* [Directive]
In the entries below, find each line with the word "React" and pull it out.

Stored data
*****
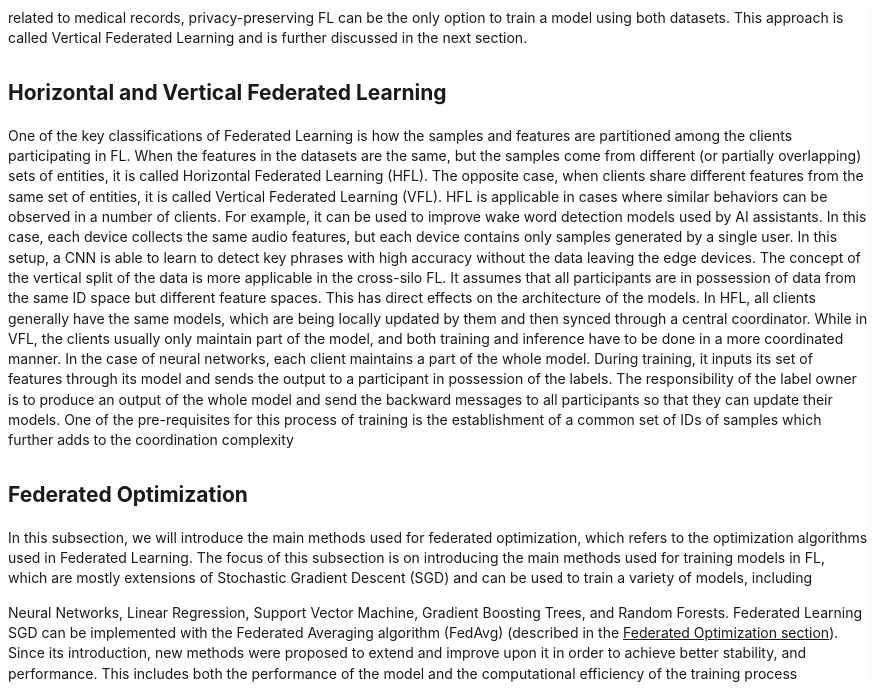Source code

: related to medical records, privacy-preserving FL can be the only option to
train a model using both datasets. This approach is called Vertical Federated
Learning and is further discussed in the next section.

## Horizontal and Vertical Federated Learning
One of the key classifications of Federated Learning is how the samples and
features are partitioned among the clients participating in FL. When the
features in the datasets are the same, but the samples come from different
(or partially overlapping) sets of entities, it is called Horizontal Federated
Learning (HFL). The opposite case, when clients share different features from
the same set of entities, it is called Vertical Federated Learning (VFL).
HFL is applicable in cases where similar behaviors can be observed in
a number of clients. For example, it can be used to improve wake word
detection models used by AI assistants. In this case, each device collects the
same audio features, but each device contains only samples generated by a
single user. In this setup, a CNN is able to learn to detect key phrases with
high accuracy without the data leaving the edge devices.
The concept of the vertical split of the data is more applicable in the
cross-silo FL. It assumes that all participants are in possession of data from
the same ID space but different feature spaces. This has direct effects on
the architecture of the models. In HFL, all clients generally have the same
models, which are being locally updated by them and then synced through
a central coordinator. While in VFL, the clients usually only maintain part
of the model, and both training and inference have to be done in a more
coordinated manner.
In the case of neural networks, each client maintains a part of the whole
model. During training, it inputs its set of features through its model and
sends the output to a participant in possession of the labels. The responsibility
of the label owner is to produce an output of the whole model and send the
backward messages to all participants so that they can update their models.
One of the pre-requisites for this process of training is the establishment
of a common set of IDs of samples which further adds to the coordination
complexity


## Federated Optimization

In this subsection, we will introduce the main methods used for federated
optimization, which refers to the optimization algorithms used in Federated
Learning. The focus of this subsection is on introducing the main methods
used for training models in FL, which are mostly extensions of Stochastic
Gradient Descent (SGD) and can be used to train a variety of models, including

Neural Networks, Linear Regression, Support Vector Machine,
Gradient Boosting Trees, and Random Forests.
Federated Learning SGD can be implemented with the Federated Averaging
algorithm (FedAvg) (described in the [Federated Optimization section](https://github.com/stratosphereips/feel_project/blob/main/docs/Federated_Learning.md#federated-optimization)). Since its introduction, new
methods were proposed to extend and improve upon it in order to achieve
better stability, and performance. This includes both the performance of the
model and the computational efficiency of the training process
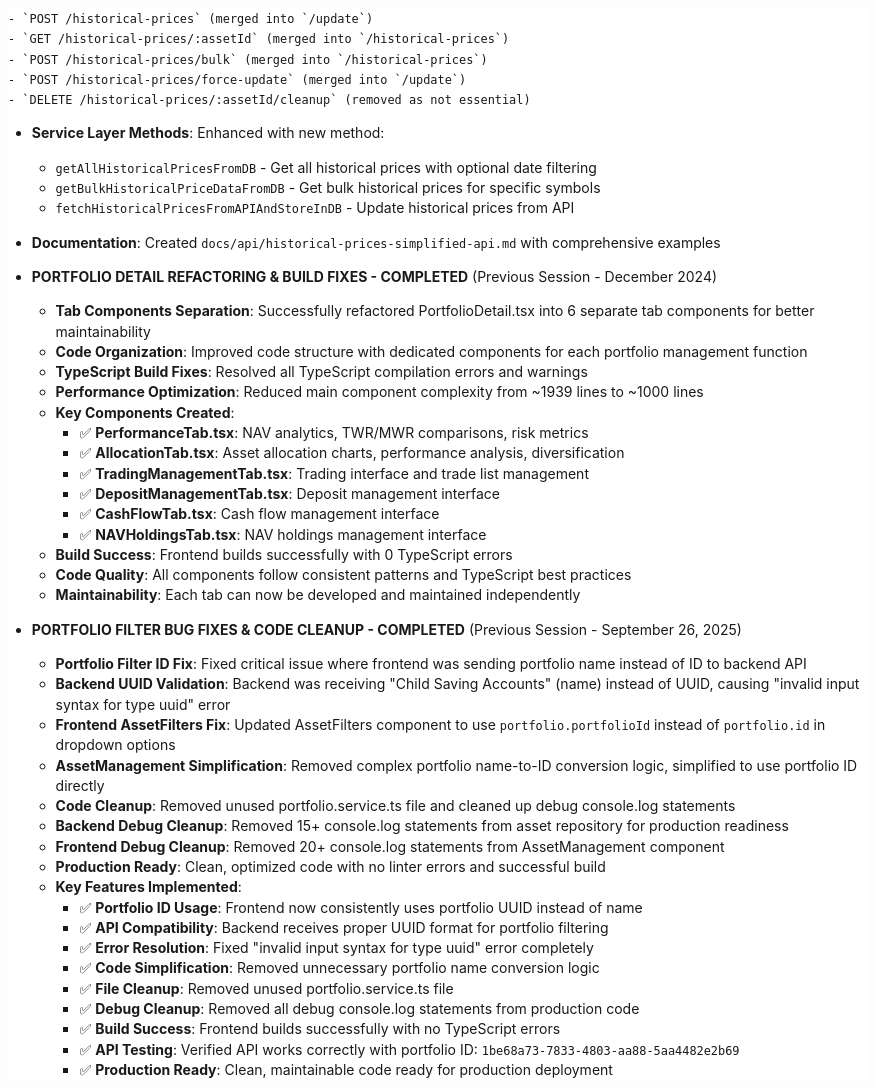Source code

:     - `POST /historical-prices` (merged into `/update`)
    - `GET /historical-prices/:assetId` (merged into `/historical-prices`)
    - `POST /historical-prices/bulk` (merged into `/historical-prices`)
    - `POST /historical-prices/force-update` (merged into `/update`)
    - `DELETE /historical-prices/:assetId/cleanup` (removed as not essential)
  - **Service Layer Methods**: Enhanced with new method:
    - `getAllHistoricalPricesFromDB` - Get all historical prices with optional date filtering
    - `getBulkHistoricalPriceDataFromDB` - Get bulk historical prices for specific symbols
    - `fetchHistoricalPricesFromAPIAndStoreInDB` - Update historical prices from API
  - **Documentation**: Created `docs/api/historical-prices-simplified-api.md` with comprehensive examples

- **PORTFOLIO DETAIL REFACTORING & BUILD FIXES - COMPLETED** (Previous Session - December 2024)
  - **Tab Components Separation**: Successfully refactored PortfolioDetail.tsx into 6 separate tab components for better maintainability
  - **Code Organization**: Improved code structure with dedicated components for each portfolio management function
  - **TypeScript Build Fixes**: Resolved all TypeScript compilation errors and warnings
  - **Performance Optimization**: Reduced main component complexity from ~1939 lines to ~1000 lines
  - **Key Components Created**:
    - ✅ **PerformanceTab.tsx**: NAV analytics, TWR/MWR comparisons, risk metrics
    - ✅ **AllocationTab.tsx**: Asset allocation charts, performance analysis, diversification
    - ✅ **TradingManagementTab.tsx**: Trading interface and trade list management
    - ✅ **DepositManagementTab.tsx**: Deposit management interface
    - ✅ **CashFlowTab.tsx**: Cash flow management interface
    - ✅ **NAVHoldingsTab.tsx**: NAV holdings management interface
  - **Build Success**: Frontend builds successfully with 0 TypeScript errors
  - **Code Quality**: All components follow consistent patterns and TypeScript best practices
  - **Maintainability**: Each tab can now be developed and maintained independently

- **PORTFOLIO FILTER BUG FIXES & CODE CLEANUP - COMPLETED** (Previous Session - September 26, 2025)
  - **Portfolio Filter ID Fix**: Fixed critical issue where frontend was sending portfolio name instead of ID to backend API
  - **Backend UUID Validation**: Backend was receiving "Child Saving Accounts" (name) instead of UUID, causing "invalid input syntax for type uuid" error
  - **Frontend AssetFilters Fix**: Updated AssetFilters component to use `portfolio.portfolioId` instead of `portfolio.id` in dropdown options
  - **AssetManagement Simplification**: Removed complex portfolio name-to-ID conversion logic, simplified to use portfolio ID directly
  - **Code Cleanup**: Removed unused portfolio.service.ts file and cleaned up debug console.log statements
  - **Backend Debug Cleanup**: Removed 15+ console.log statements from asset repository for production readiness
  - **Frontend Debug Cleanup**: Removed 20+ console.log statements from AssetManagement component
  - **Production Ready**: Clean, optimized code with no linter errors and successful build
  - **Key Features Implemented**:
    - ✅ **Portfolio ID Usage**: Frontend now consistently uses portfolio UUID instead of name
    - ✅ **API Compatibility**: Backend receives proper UUID format for portfolio filtering
    - ✅ **Error Resolution**: Fixed "invalid input syntax for type uuid" error completely
    - ✅ **Code Simplification**: Removed unnecessary portfolio name conversion logic
    - ✅ **File Cleanup**: Removed unused portfolio.service.ts file
    - ✅ **Debug Cleanup**: Removed all debug console.log statements from production code
    - ✅ **Build Success**: Frontend builds successfully with no TypeScript errors
    - ✅ **API Testing**: Verified API works correctly with portfolio ID: `1be68a73-7833-4803-aa88-5aa4482e2b69`
    - ✅ **Production Ready**: Clean, maintainable code ready for production deployment
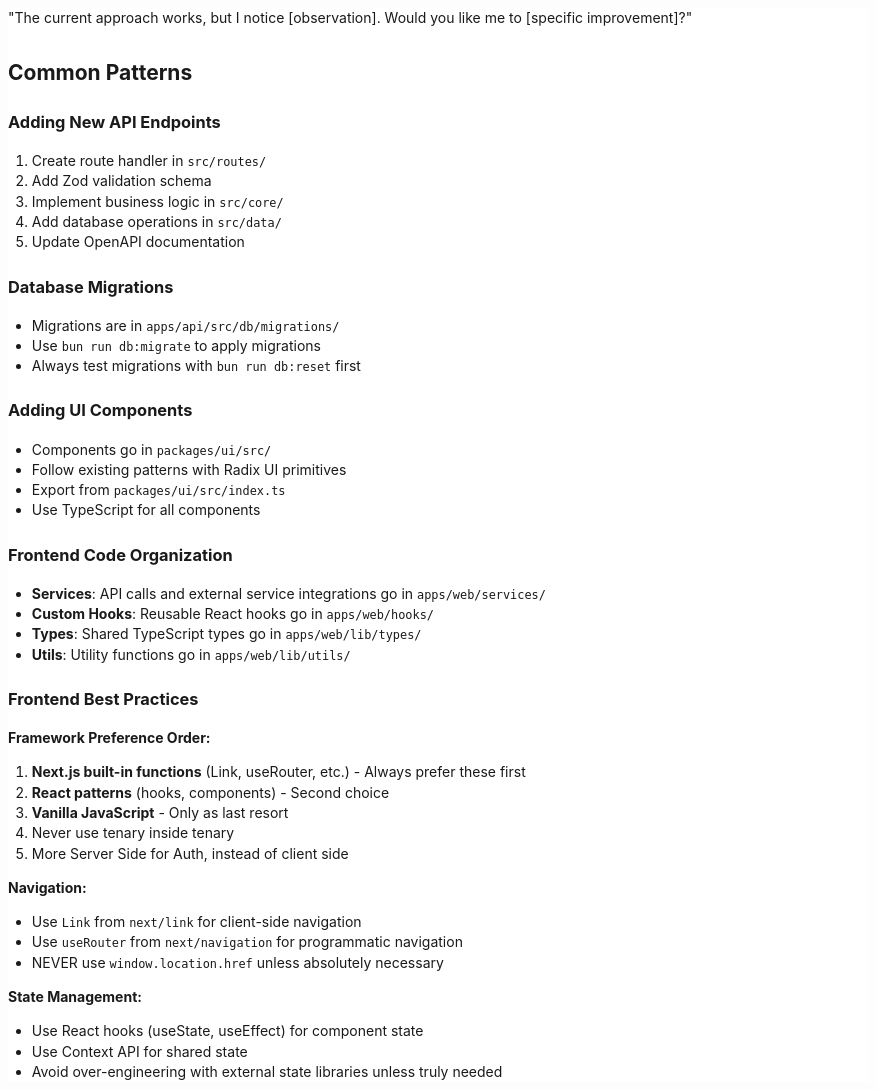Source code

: "The current approach works, but I notice [observation].
Would you like me to [specific improvement]?"

## Common Patterns

### Adding New API Endpoints

1. Create route handler in `src/routes/`
2. Add Zod validation schema
3. Implement business logic in `src/core/`
4. Add database operations in `src/data/`
5. Update OpenAPI documentation

### Database Migrations

- Migrations are in `apps/api/src/db/migrations/`
- Use `bun run db:migrate` to apply migrations
- Always test migrations with `bun run db:reset` first

### Adding UI Components

- Components go in `packages/ui/src/`
- Follow existing patterns with Radix UI primitives
- Export from `packages/ui/src/index.ts`
- Use TypeScript for all components

### Frontend Code Organization

- **Services**: API calls and external service integrations go in `apps/web/services/`
- **Custom Hooks**: Reusable React hooks go in `apps/web/hooks/`
- **Types**: Shared TypeScript types go in `apps/web/lib/types/`
- **Utils**: Utility functions go in `apps/web/lib/utils/`

### Frontend Best Practices

**Framework Preference Order:**

1. **Next.js built-in functions** (Link, useRouter, etc.) - Always prefer these first
2. **React patterns** (hooks, components) - Second choice
3. **Vanilla JavaScript** - Only as last resort
4. Never use tenary inside tenary
5. More Server Side for Auth, instead of client side

**Navigation:**

- Use `Link` from `next/link` for client-side navigation
- Use `useRouter` from `next/navigation` for programmatic navigation
- NEVER use `window.location.href` unless absolutely necessary

**State Management:**

- Use React hooks (useState, useEffect) for component state
- Use Context API for shared state
- Avoid over-engineering with external state libraries unless truly needed

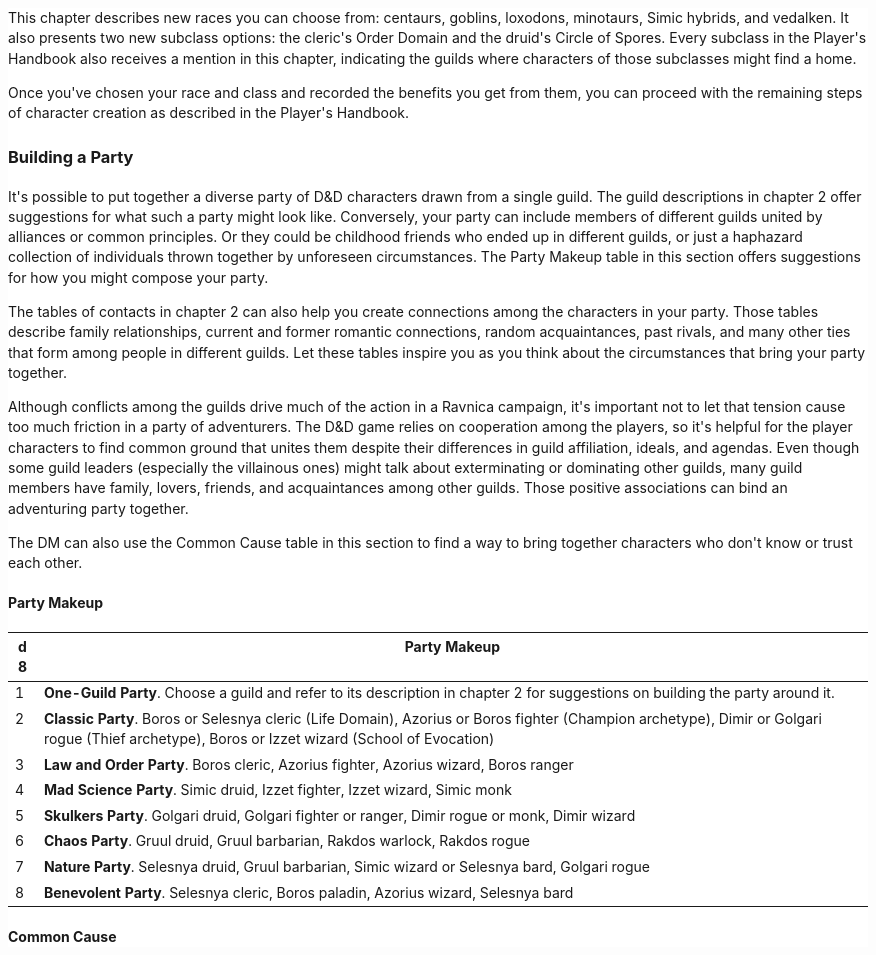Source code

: This chapter describes new races you can choose from: centaurs, goblins, loxodons, minotaurs, Simic hybrids, and vedalken. It also presents two new subclass options: the cleric's Order Domain and the druid's Circle of Spores. Every subclass in the Player's Handbook also receives a mention in this chapter, indicating the guilds where characters of those subclasses might find a home.

Once you've chosen your race and class and recorded the benefits you get from them, you can proceed with the remaining steps of character creation as described in the Player's Handbook.

### Building a Party

It's possible to put together a diverse party of D&D characters drawn from a single guild. The guild descriptions in chapter 2 offer suggestions for what such a party might look like. Conversely, your party can include members of different guilds united by alliances or common principles. Or they could be childhood friends who ended up in different guilds, or just a haphazard collection of individuals thrown together by unforeseen circumstances. The Party Makeup table in this section offers suggestions for how you might compose your party.

The tables of contacts in chapter 2 can also help you create connections among the characters in your party. Those tables describe family relationships, current and former romantic connections, random acquaintances, past rivals, and many other ties that form among people in different guilds. Let these tables inspire you as you think about the circumstances that bring your party together.

Although conflicts among the guilds drive much of the action in a Ravnica campaign, it's important not to let that tension cause too much friction in a party of adventurers. The D&D game relies on cooperation among the players, so it's helpful for the player characters to find common ground that unites them despite their differences in guild affiliation, ideals, and agendas. Even though some guild leaders (especially the villainous ones) might talk about exterminating or dominating other guilds, many guild members have family, lovers, friends, and acquaintances among other guilds. Those positive associations can bind an adventuring party together.

The DM can also use the Common Cause table in this section to find a way to bring together characters who don't know or trust each other.

#### Party Makeup

| <span class="text-center block">d8</span> | Party Makeup |
| - | - |
| <span class="text-center block">1</span> | **One-Guild Party**. Choose a guild and refer to its description in chapter 2 for suggestions on building the party around it. |
| <span class="text-center block">2</span> | **Classic Party**. Boros or Selesnya cleric (Life Domain), Azorius or Boros fighter (Champion archetype), Dimir or Golgari rogue (Thief archetype), Boros or Izzet wizard (School of Evocation) |
| <span class="text-center block">3</span> | **Law and Order Party**. Boros cleric, Azorius fighter, Azorius wizard, Boros ranger |
| <span class="text-center block">4</span> | **Mad Science Party**. Simic druid, Izzet fighter, Izzet wizard, Simic monk |
| <span class="text-center block">5</span> | **Skulkers Party**. Golgari druid, Golgari fighter or ranger, Dimir rogue or monk, Dimir wizard |
| <span class="text-center block">6</span> | **Chaos Party**. Gruul druid, Gruul barbarian, Rakdos warlock, Rakdos rogue |
| <span class="text-center block">7</span> | **Nature Party**. Selesnya druid, Gruul barbarian, Simic wizard or Selesnya bard, Golgari rogue |
| <span class="text-center block">8</span> | **Benevolent Party**. Selesnya cleric, Boros paladin, Azorius wizard, Selesnya bard |

#### Common Cause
*****
* [Task solution]
- **Custom Hooks**: Reusable React hooks go in `apps/web/hooks/`
2. **React patterns** (hooks, components) - Second choice
- Use React hooks (useState, useEffect) for component state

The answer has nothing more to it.